▸ **Excerpted data**:
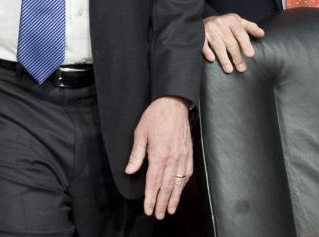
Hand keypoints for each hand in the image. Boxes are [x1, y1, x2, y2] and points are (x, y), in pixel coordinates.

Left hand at [124, 96, 191, 219]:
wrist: (174, 103)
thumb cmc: (155, 116)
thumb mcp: (140, 133)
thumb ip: (136, 154)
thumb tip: (130, 170)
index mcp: (159, 154)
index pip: (153, 182)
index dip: (151, 198)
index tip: (148, 209)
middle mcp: (172, 158)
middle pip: (167, 186)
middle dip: (162, 203)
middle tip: (159, 215)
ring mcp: (183, 156)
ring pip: (179, 182)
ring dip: (174, 198)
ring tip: (171, 209)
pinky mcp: (189, 152)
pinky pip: (188, 173)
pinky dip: (184, 184)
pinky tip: (180, 190)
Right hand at [201, 13, 264, 72]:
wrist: (203, 20)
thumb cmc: (225, 24)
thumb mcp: (238, 23)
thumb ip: (250, 28)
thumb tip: (262, 34)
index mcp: (232, 20)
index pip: (240, 33)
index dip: (246, 44)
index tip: (251, 55)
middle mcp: (220, 23)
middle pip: (230, 42)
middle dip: (237, 56)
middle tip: (242, 68)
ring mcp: (209, 29)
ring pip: (218, 45)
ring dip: (224, 58)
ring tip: (229, 70)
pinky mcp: (200, 34)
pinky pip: (203, 44)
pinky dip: (207, 52)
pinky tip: (212, 60)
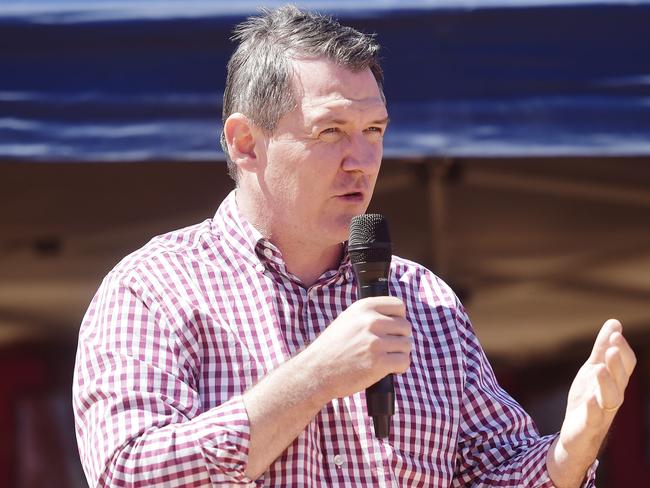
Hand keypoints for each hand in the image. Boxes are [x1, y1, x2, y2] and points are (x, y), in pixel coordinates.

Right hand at [303, 296, 411, 400]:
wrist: (316, 371)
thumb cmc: (332, 348)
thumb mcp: (348, 319)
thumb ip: (370, 314)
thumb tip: (396, 317)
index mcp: (364, 307)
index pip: (399, 305)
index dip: (398, 319)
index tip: (391, 330)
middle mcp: (371, 321)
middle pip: (405, 326)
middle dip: (399, 338)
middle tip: (386, 348)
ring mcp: (375, 341)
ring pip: (406, 345)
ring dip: (399, 354)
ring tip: (384, 359)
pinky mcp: (379, 362)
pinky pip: (404, 361)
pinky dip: (399, 368)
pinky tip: (388, 369)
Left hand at [547, 319, 635, 486]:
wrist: (576, 434)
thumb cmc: (589, 399)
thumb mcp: (593, 369)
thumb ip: (602, 348)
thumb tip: (614, 322)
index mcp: (615, 381)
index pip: (626, 364)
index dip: (622, 349)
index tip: (615, 332)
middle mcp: (613, 395)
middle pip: (621, 378)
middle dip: (617, 361)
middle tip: (613, 344)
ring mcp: (603, 411)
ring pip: (612, 397)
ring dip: (607, 382)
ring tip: (600, 368)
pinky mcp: (589, 425)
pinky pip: (595, 417)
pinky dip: (594, 408)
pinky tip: (590, 399)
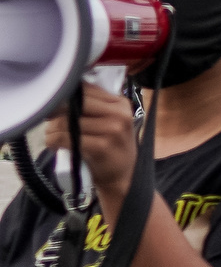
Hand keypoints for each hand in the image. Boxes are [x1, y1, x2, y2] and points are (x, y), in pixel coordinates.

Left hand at [42, 85, 138, 204]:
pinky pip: (64, 137)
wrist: (123, 177)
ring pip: (65, 121)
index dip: (65, 96)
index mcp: (121, 103)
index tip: (57, 108)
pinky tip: (56, 146)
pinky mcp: (101, 146)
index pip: (85, 89)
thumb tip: (60, 94)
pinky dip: (53, 141)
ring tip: (54, 137)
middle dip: (56, 113)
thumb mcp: (111, 121)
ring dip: (52, 130)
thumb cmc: (112, 147)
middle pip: (74, 103)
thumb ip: (94, 105)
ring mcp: (112, 130)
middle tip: (51, 122)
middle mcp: (119, 113)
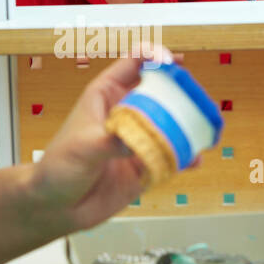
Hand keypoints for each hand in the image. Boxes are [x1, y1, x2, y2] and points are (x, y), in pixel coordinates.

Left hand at [32, 44, 188, 232]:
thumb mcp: (82, 148)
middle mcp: (127, 112)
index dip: (155, 56)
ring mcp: (138, 138)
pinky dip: (186, 155)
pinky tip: (194, 159)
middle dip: (182, 91)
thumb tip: (138, 137)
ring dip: (189, 122)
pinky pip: (173, 154)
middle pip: (161, 90)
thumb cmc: (58, 168)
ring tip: (206, 126)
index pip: (135, 62)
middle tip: (197, 99)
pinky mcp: (146, 163)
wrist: (57, 207)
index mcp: (107, 94)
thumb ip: (112, 140)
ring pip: (171, 122)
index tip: (173, 64)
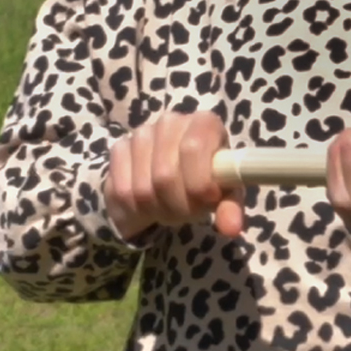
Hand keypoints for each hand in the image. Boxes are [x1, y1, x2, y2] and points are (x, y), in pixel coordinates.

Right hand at [105, 111, 243, 240]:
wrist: (173, 182)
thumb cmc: (206, 182)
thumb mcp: (224, 194)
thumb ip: (230, 208)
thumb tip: (231, 228)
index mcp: (204, 123)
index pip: (193, 148)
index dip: (198, 183)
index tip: (208, 200)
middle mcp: (171, 122)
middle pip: (166, 174)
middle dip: (179, 205)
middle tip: (189, 212)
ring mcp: (141, 134)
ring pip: (143, 187)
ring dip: (158, 210)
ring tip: (171, 208)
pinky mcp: (119, 149)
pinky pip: (122, 191)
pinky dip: (137, 209)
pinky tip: (150, 205)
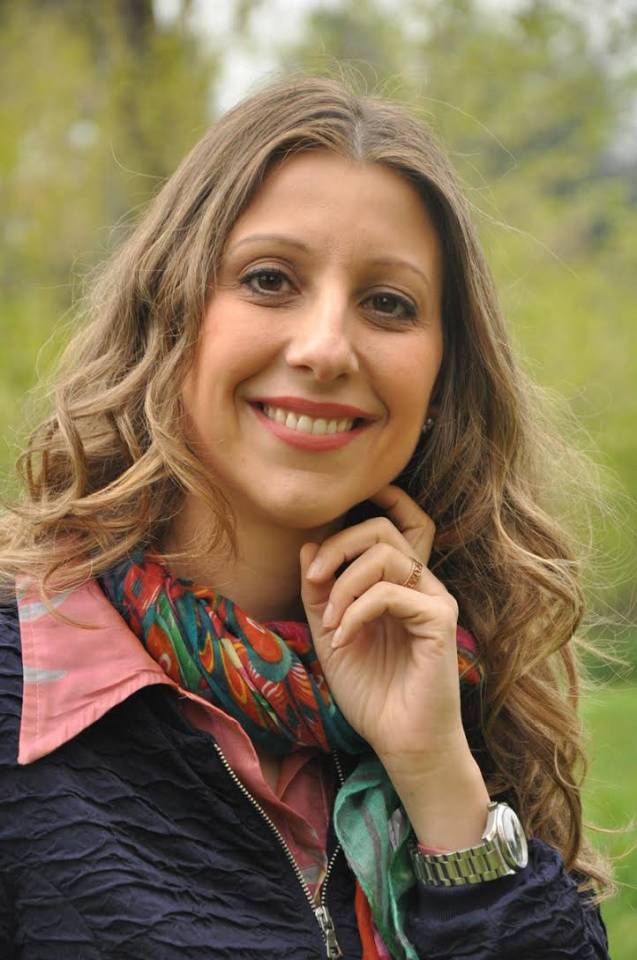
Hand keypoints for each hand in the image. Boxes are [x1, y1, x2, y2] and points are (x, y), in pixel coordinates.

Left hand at [300, 483, 467, 767]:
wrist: (400, 741)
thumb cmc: (371, 691)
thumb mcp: (330, 634)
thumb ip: (319, 592)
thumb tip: (308, 545)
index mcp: (398, 581)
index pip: (400, 520)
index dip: (380, 499)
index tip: (335, 512)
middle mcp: (420, 582)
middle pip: (383, 528)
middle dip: (339, 544)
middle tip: (313, 579)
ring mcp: (433, 598)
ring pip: (386, 553)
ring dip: (344, 584)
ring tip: (329, 624)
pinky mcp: (439, 619)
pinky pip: (389, 593)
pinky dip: (355, 612)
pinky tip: (343, 641)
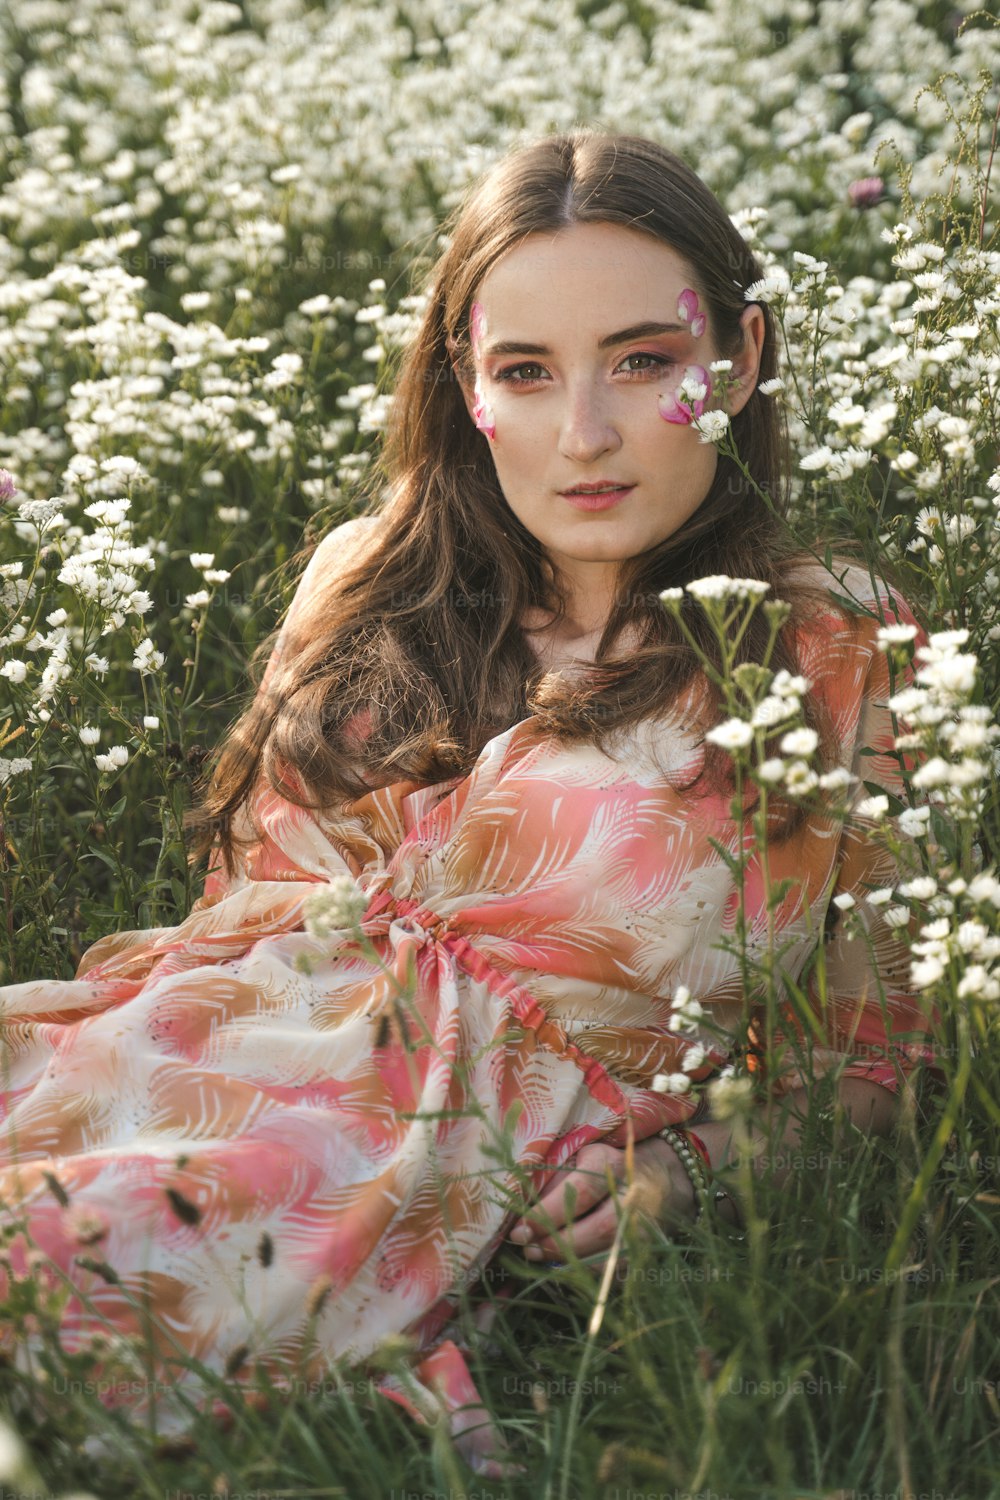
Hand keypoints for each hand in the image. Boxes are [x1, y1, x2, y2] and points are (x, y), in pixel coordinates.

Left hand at [505, 1136, 697, 1264]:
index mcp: (614, 1166)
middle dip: (554, 1242)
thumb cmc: (609, 1164)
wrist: (664, 1178)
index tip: (520, 1226)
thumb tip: (522, 1204)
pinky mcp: (645, 1253)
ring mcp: (643, 1229)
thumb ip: (555, 1176)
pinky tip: (561, 1266)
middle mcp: (634, 1198)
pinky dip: (583, 1273)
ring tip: (536, 1255)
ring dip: (565, 1261)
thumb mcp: (582, 1155)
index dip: (547, 1211)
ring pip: (606, 1257)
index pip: (581, 1190)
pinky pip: (613, 1273)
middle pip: (596, 1229)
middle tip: (524, 1245)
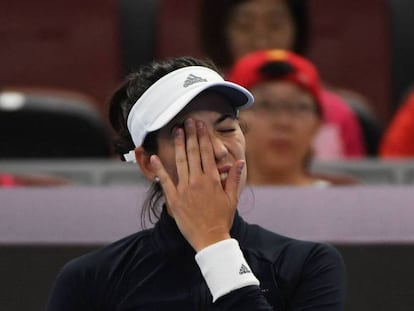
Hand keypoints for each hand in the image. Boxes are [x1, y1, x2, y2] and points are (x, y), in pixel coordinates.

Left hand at [150, 118, 244, 251]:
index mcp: (213, 179)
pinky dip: (159, 169)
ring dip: (178, 145)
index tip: (200, 125)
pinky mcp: (174, 199)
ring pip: (180, 162)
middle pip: (193, 153)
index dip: (203, 137)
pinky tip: (154, 157)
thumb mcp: (232, 198)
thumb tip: (240, 161)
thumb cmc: (222, 218)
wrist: (210, 238)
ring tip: (176, 131)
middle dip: (190, 135)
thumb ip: (235, 178)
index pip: (207, 153)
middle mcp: (198, 181)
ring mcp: (185, 189)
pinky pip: (165, 181)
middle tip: (187, 121)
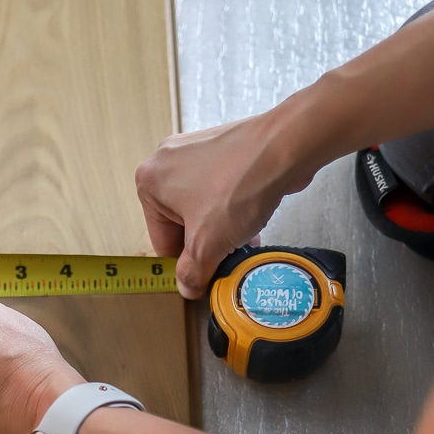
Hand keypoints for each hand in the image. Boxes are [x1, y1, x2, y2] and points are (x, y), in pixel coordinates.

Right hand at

▸ **Your task**: Could you print the whole listing again, exactly, leaving the pictures out?

▸ **Problem solution**:
Hand keypoints for each hand in the image. Boxes are [x1, y1, x2, y2] and points are (x, y), in pixel coordinates.

Left hand at [124, 96, 191, 219]:
wrist: (174, 103)
thumb cmc: (155, 116)
thumb mcp: (140, 133)
thumb ip: (136, 154)
thumb tip: (130, 170)
index mcp: (159, 154)
index pip: (153, 182)
index dip: (151, 198)
index tip: (148, 209)
middle mcp: (172, 158)
middle pip: (167, 186)
middle dip: (162, 203)
middle tip: (159, 215)
ring mcp: (183, 156)
ring pip: (179, 182)
ring dip: (174, 198)
ring tip: (171, 209)
pinky mcp: (189, 152)
pinky pip: (188, 173)
pinky dip: (184, 184)
pinky tip: (180, 190)
Right hand at [201, 13, 264, 72]:
wrist: (203, 20)
thumb cmc: (225, 24)
thumb mcp: (238, 23)
thumb ip: (250, 28)
thumb tip: (262, 34)
index mcp: (232, 20)
index pip: (240, 33)
index dip: (246, 44)
index tip: (251, 55)
middle mcp: (220, 23)
middle pip: (230, 42)
middle dip: (237, 56)
middle tip: (242, 68)
ring mcp: (209, 29)
ring pip: (218, 45)
ring dip: (224, 58)
ring tip: (229, 70)
pinky mcp: (200, 34)
pinky pip: (203, 44)
pinky dip: (207, 52)
pinky tip: (212, 60)
Hand keypoints for each hand in the image. Boxes are [x1, y1, x2, y2] and points are (x, y), in pixel coordinates.

Right hand at [303, 296, 411, 400]:
wrist: (316, 371)
thumb cmc: (332, 348)
thumb mcp: (348, 319)
thumb ip: (370, 314)
thumb tip: (396, 317)
index mcp: (364, 307)
index pip: (399, 305)
index dip: (398, 319)
index tip: (391, 330)
middle mcp: (371, 321)
middle pip: (405, 326)
middle dip: (399, 338)
middle tip: (386, 348)
ring mcp: (375, 341)
ring pip: (406, 345)
ring dip: (399, 354)
ring tip: (384, 359)
pinky mcp: (379, 362)
pinky pip: (404, 361)
pinky dip: (399, 368)
pinky tip: (388, 369)
Left hand at [547, 319, 635, 486]:
wrist: (576, 434)
thumb cmc: (589, 399)
thumb mcp: (593, 369)
thumb ip: (602, 348)
thumb tip: (614, 322)
index mcp: (615, 381)
index pip: (626, 364)
index dip: (622, 349)
index tip: (615, 332)
middle mcp: (613, 395)
middle pip: (621, 378)
middle dip: (617, 361)
middle tip: (613, 344)
ring mcp: (603, 411)
ring pip: (612, 397)
ring dip: (607, 382)
ring tip: (600, 368)
pinky mcp: (589, 425)
pinky pip: (595, 417)
pinky dip: (594, 408)
pinky tip: (590, 399)
Hand keypoints for each hand in the image. Boxes are [x1, y1, x2, y2] and points are (x, y), in pixel coordinates.

Left hand at [42, 85, 138, 204]:
pinky pip: (64, 137)
wrist: (123, 177)
ring pip: (65, 121)
index dip: (65, 96)
index mcp: (121, 103)
index tip: (57, 108)
pinky tip: (56, 146)
pinky mcp: (101, 146)
index pip: (85, 89)
thumb tip: (60, 94)
pinky dip: (53, 141)
ring tip: (54, 137)
middle dip: (56, 113)
thumb mcp: (111, 121)
ring dip: (52, 130)
thumb cmc: (112, 147)
middle pip: (74, 103)
thumb ip: (94, 105)
ring mcp: (112, 130)
middle tip: (51, 122)
middle mcp: (119, 113)
Hand keypoints for each hand in the image. Boxes are [x1, y1, x2, y2] and points are (x, y), in pixel coordinates.

Left hand at [32, 44, 188, 232]:
thumb mcp: (82, 148)
middle mcp: (127, 112)
index dip: (155, 56)
ring mcp: (138, 138)
pinky dip: (186, 155)
pinky tip: (194, 159)
middle dip: (182, 91)
thumb tip: (138, 137)
ring dip: (189, 122)
pinky pip: (173, 154)
middle pip: (161, 90)
thumb cmc: (58, 168)
ring tip: (206, 126)
index pip: (135, 62)
middle tip: (197, 99)
pinky mcp: (146, 163)
wrist: (57, 207)
index mcp: (107, 94)
thumb ip: (112, 140)
ring pip: (171, 122)
index tip: (173, 64)
Hand keypoints for each hand in the image. Boxes are [x1, y1, x2, y2] and points are (x, y), in pixel coordinates.

Right hand at [105, 111, 243, 240]:
wrist: (173, 182)
thumb cmc: (206, 182)
thumb mcp: (224, 194)
thumb ip: (230, 208)
thumb tip: (231, 228)
index mcp: (204, 123)
index pip: (193, 148)
index dip: (198, 183)
index tip: (208, 200)
middle mcp: (171, 122)
middle pip: (166, 174)
middle dip: (179, 205)
middle tip: (189, 212)
ring mcp: (141, 134)
ring pip: (143, 187)
ring dip: (158, 210)
ring tip: (171, 208)
pinky mcp: (119, 149)
pinky pip: (122, 191)
pinky dip: (137, 209)
pinky tip: (150, 205)
Hand keypoints for each hand in the image. Boxes are [x1, y1, x2, y2] and points are (x, y), in pixel coordinates.

Left hand at [300, 483, 467, 767]:
wrist: (400, 741)
thumb cmc: (371, 691)
thumb mcp: (330, 634)
thumb ip: (319, 592)
thumb tip: (308, 545)
index mcp: (398, 581)
index pip: (400, 520)
index dip: (380, 499)
index tip: (335, 512)
middle mcp: (420, 582)
middle pip: (383, 528)
middle dip: (339, 544)
middle tip: (313, 579)
ring mcp: (433, 598)
ring pip: (386, 553)
ring dip: (344, 584)
ring tip: (329, 624)
pinky mcp: (439, 619)
pinky pip: (389, 593)
pinky dip: (355, 612)
pinky tip: (343, 641)
Hand keypoints for each hand in the image. Boxes are [x1, y1, x2, y2] and points are (x, y), in pixel coordinates.

Left hand at [505, 1136, 697, 1264]:
index mcp: (614, 1166)
middle dip: (554, 1242)
thumb cmc: (609, 1164)
wrist: (664, 1178)
index tip: (520, 1226)
thumb tip: (522, 1204)
pinky mcp: (645, 1253)
ring mcp: (643, 1229)
thumb ip: (555, 1176)
pinky tip: (561, 1266)
middle mcp: (634, 1198)
pinky dip: (583, 1273)
ring tip: (536, 1255)
ring dip: (565, 1261)
thumb mcp: (582, 1155)
index dip: (547, 1211)
ring pip: (606, 1257)
index pip: (581, 1190)
pinky pip: (613, 1273)
middle pip: (596, 1229)
middle tip: (524, 1245)
Hand keypoints for each hand in the image. Boxes are [x1, y1, x2, y2] and points are (x, y), in pixel coordinates.

Left hand at [150, 118, 244, 251]:
index mcp: (213, 179)
pinky dip: (159, 169)
ring dip: (178, 145)
index tip: (200, 125)
pinky mcp: (174, 199)
ring pip: (180, 162)
middle pip: (193, 153)
index dip: (203, 137)
pinky tip: (154, 157)
thumb mcp: (232, 198)
thumb tip: (240, 161)
thumb cmc: (222, 218)
wrist: (210, 238)
ring tip: (176, 131)
middle dip: (190, 135)
thumb ip: (235, 178)
index pip: (207, 153)
middle mcp: (198, 181)
ring mcp: (185, 189)
pinky pip: (165, 181)
middle tip: (187, 121)
Hand keypoints for each hand in the image. Boxes are [x1, y1, x2, y2] and points are (x, y), in pixel coordinates.

Right hand at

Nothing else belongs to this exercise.